Shaun King speaks on injustice at Soup and Substance
April 21, 2016
UK students got an insight on how racism is still an issue and how media shapes public discourse at the last Soup and Substance discussion.
Civil rights activist Shaun King spoke to students Thursday night in White Hall Classroom Building. The Martin Luther King Center hosted the event in collaboration with the Student Activities Board’s Engaging Issues Committee. King focused on the art of storytelling and how the media affects racial injustice.
“There are a lot of students who are still experiencing racism on campus and here we are and it is 2016. Students feel like some people in the administration, including the president, are listening to them, but they don’t really see the actions to correspond with that,” King said. “You do have to make a daily decision to be a part of the solution; it is worth fighting to make it better. I stand with you; I respect so many of you. I think the school has a lot to improve.”
King, a New York Daily News writer, served as the primary speaker for the event.
The discussion focused on the “dip” in the quality of the way people interact with each other. The audience was given the opportunity to ask questions regarding injustice and the realities of our generation following the event.

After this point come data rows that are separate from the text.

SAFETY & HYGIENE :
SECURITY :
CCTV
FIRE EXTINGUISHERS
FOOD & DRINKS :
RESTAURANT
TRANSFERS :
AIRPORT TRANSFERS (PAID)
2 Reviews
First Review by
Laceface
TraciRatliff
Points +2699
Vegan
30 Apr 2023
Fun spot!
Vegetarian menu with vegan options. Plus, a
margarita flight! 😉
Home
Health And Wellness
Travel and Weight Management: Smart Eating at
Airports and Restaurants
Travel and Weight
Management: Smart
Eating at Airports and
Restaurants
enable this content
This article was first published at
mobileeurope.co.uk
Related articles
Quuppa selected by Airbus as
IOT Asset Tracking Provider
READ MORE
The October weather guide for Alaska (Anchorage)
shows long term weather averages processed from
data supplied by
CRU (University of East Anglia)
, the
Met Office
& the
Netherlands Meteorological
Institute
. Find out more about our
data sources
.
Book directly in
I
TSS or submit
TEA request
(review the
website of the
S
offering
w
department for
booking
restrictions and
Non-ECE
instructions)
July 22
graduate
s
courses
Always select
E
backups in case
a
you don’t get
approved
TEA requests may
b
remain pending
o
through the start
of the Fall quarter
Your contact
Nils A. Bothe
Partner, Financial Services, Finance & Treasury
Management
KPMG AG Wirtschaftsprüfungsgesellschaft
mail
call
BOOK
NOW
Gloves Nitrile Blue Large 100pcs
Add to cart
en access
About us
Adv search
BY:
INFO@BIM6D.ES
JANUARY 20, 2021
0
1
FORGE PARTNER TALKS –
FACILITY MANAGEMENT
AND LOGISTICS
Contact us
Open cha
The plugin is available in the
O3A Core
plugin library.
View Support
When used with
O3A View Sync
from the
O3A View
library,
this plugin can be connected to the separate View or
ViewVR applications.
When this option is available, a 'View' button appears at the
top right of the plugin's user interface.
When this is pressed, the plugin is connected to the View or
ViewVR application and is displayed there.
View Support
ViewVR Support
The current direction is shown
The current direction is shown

“We’re in a dip. Here’s the beauty of being in a dip, and I see some of it now actually, when you are in a dip, eventually you come out of it and in the course of all human history people always come out of it, always, it always changes,” King said.
Other topics of discussion included the confusion over technology changes with the quality of humanity, how the media crafts stories and how words can craft the way a story is viewed.
The event impacted students in a positive way.
“The biggest thing I took from Shaun King’s speech was just motivation and affirmation that what we’re experiencing on campus isn’t just a figure from our imagination, that it’s happening globally, like we’re a part of that conversation,” said Gabe Tomlin, a sophomore.
King challenges students to not just listen but act. He said listening is not enough, but that students should fight for a response and not for just the opportunity to be heard.
“The goal of this was really just to teach about how there needs to be more humanity and I don’t think it could have been at a better time, where UK is experiencing a lot of racial tension,” said Destiny Witherspoon, a journalism sophomore, a programming intern at the MLK Center and one of the event’s organizers.
This was the last Soup and Substance of the semester. The next event, Food for Thought, will be at noon on Wednesday, in the MLK Center.